The Timeline: It Took Years, Not Weeks
Adele's transformation appears to have occurred gradually over approximately 3–4 years — from around 2017 through 2020. When birthday party photos were posted in May 2020, international headlines followed immediately. The implied rate of loss (~25–30 lbs per year, ~0.5–0.7 lbs/week) is consistent with the 0.5–1 lb/week rate recommended by major health organisations as safe and sustainable. This was not a crash diet.

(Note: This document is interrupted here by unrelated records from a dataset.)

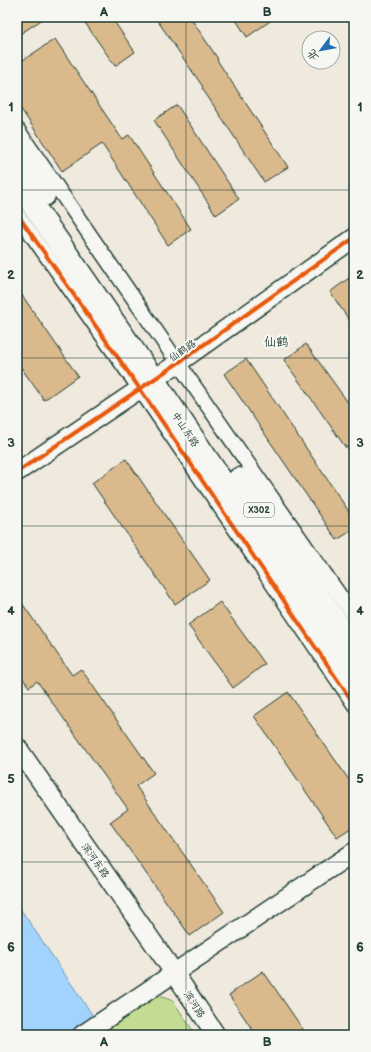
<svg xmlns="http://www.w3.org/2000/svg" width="371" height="1052" viewBox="0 0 371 1052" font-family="'Balsamiq Sans','LXGW WenKai TC',sans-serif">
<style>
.green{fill:#c3dc93;stroke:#718c64}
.water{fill:#a2d2fe;stroke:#6e96ad}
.building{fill:#dab98c;stroke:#1f3d34}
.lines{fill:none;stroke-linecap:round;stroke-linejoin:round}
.minor-casing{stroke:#1f3d34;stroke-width:17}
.tertiary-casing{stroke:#1f3d34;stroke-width:21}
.primary-casing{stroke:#1f3d34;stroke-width:25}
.minor{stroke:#f6f6f2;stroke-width:14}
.tertiary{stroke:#f6f6f2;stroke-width:18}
.primary{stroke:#f6f6f2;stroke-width:22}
.cycleway-casing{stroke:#f6f6f2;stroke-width:6}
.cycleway{stroke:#e8590c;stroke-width:4}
.grid{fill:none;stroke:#1f3d34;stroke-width:1;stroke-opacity:0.55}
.labels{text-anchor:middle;stroke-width:4;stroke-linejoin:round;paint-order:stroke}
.shield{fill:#f6f6f2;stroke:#60746d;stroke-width:1}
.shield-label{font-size:9px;font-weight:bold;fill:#1f3d34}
.street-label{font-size:10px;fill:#1f3d34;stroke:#f6f6f2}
.quarter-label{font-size:12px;fill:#1f3d34;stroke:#f6f6f2}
.neatline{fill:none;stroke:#1f3d34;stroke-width:1.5}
.grid-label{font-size:13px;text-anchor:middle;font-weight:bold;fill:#1f3d34}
</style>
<rect width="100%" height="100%" fill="#f0eade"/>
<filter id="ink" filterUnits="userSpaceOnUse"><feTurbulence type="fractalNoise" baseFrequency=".025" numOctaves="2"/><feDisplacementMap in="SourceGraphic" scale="8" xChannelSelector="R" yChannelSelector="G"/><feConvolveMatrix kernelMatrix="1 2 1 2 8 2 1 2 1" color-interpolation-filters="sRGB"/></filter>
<g filter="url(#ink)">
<!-- green -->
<path class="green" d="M151,996L162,997L173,1001L196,1035H106L102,1029Z"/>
<!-- water -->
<path class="water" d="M17,904L106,1035H17Z"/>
<!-- building -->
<path class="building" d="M17,17H46L17,36Z
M81,17H111L135,52L115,66Z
M155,17H190L218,59L217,60L288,167L264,182L202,88L203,87Z
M234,17H276L247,37Z
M55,39L122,139L129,135L191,229L168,245L102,144L62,171L17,103V64Z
M177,105L239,199L216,215L154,120Z
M349,278L354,286V327L330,292Z
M17,288L78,376L44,400L17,362Z
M306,344L354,411V442L346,448L284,360Z
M246,359L354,519V529L337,540L224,374Z
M126,459L210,580L175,604L92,483Z
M17,596L72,675L81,669L154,773L136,786L224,912L190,936L110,822L128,809L37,681L29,687L17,670Z
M220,602L265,664L233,688L188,625Z
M288,692L354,787V826L337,837L254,716Z
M263,971L307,1035H256L229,995Z"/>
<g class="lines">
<!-- minor casing -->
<g class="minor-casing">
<path id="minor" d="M17,129L178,363L354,616
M17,214L140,389L354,704"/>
</g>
<!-- tertiary casing -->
<g class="tertiary-casing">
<path id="tertiary" d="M17,472L178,363L354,238
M17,747L175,974L216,1035
M82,1035L354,852"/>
</g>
<!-- primary casing -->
<g class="primary-casing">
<path id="primary" d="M17,156L44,195
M17,182L153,379L354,677
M239,479L354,648"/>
</g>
<!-- minor -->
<use href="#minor" class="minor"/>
<!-- tertiary -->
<use href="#tertiary" class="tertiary"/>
<!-- primary -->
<use href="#primary" class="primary"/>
<!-- cycleway casing -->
<g class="cycleway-casing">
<path id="cycleway" d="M17,214L140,389L354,704
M17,472L178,363L354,238"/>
</g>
<!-- cycleway -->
<use href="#cycleway" class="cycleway"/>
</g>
</g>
<!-- grid -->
<path class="grid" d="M186,17V1035M17,190H354M17,358H354M17,526H354M17,694H354M17,862H354"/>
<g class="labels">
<!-- shield labels -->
<rect class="shield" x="244" y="503" width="30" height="14" rx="3"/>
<g class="shield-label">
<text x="259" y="513">X302</text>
</g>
<!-- street labels -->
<g class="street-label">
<text transform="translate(182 350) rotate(-35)" y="4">仙鹤路</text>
<text transform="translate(186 429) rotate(56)" y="4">中山东路</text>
<text transform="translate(96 860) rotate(55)" y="4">滨河东路</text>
<text transform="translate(195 1004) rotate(57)" y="4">滨河路</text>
</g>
<!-- quarter labels -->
<g class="quarter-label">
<text x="276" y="346">仙鹤</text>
</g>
</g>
<!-- margin -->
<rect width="371" height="1052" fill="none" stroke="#f6f6f2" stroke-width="44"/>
<!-- north arrow -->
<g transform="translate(321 50) rotate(238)"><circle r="19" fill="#f6f6f2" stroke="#a0aca6"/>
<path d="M0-3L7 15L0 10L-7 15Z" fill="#1f6fb2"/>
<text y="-6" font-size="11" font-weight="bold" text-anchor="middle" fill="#1f3d34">北</text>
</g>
<rect x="22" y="22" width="327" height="1008" class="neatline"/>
<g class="grid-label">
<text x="104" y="16">A</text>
<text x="267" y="16">B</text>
<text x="11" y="111">1</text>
<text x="360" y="111">1</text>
<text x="11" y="279">2</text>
<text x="360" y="279">2</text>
<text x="11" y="447">3</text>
<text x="360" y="447">3</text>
<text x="11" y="615">4</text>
<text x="360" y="615">4</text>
<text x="11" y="783">5</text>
<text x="360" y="783">5</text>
<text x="11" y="951">6</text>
<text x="360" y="951">6</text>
<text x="104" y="1046">A</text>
<text x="267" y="1046">B</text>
</g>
</svg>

The Reported Diet: The Sirtfood Diet
Multiple well-sourced reports indicate the Sirtfood Diet was the core dietary approach. Created by nutritionists Aidan Goggins and Glen Matten, the diet focuses on polyphenol-rich "sirtfoods" — kale, matcha, blueberries, dark chocolate, olive oil, red onions, and others — that activate SIRT1 protein pathways. Full Sirtfood Diet guide →
The Exercise Component
Adele has worked with personal trainer Camila Goodis, who uses circuit training combining Pilates, functional resistance training, and cardiovascular elements. Reports indicate intensive periods of multiple daily training sessions. This combination — lean muscle building alongside cardiovascular work — is exactly what exercise science recommends for sustainable body recomposition.
The Motivation: Functional, Not Aesthetic
In her 2021 British Vogue interview, Adele described primary motivations as: wanting to be physically strong and energetic as a parent, managing severe anxiety through exercise, and focusing on herself during a difficult personal period. Aesthetics were not the stated primary driver. This intrinsic motivation framework — how you feel, not how you look — is precisely what psychology research identifies as the predictor of long-term success.
What Her Story Teaches
- It took 3+ years. Sustainable transformation is a long game.
- The motivation was functional. This matters enormously for staying power.
- Diet and exercise worked together — neither alone.
- Professional support made a meaningful difference.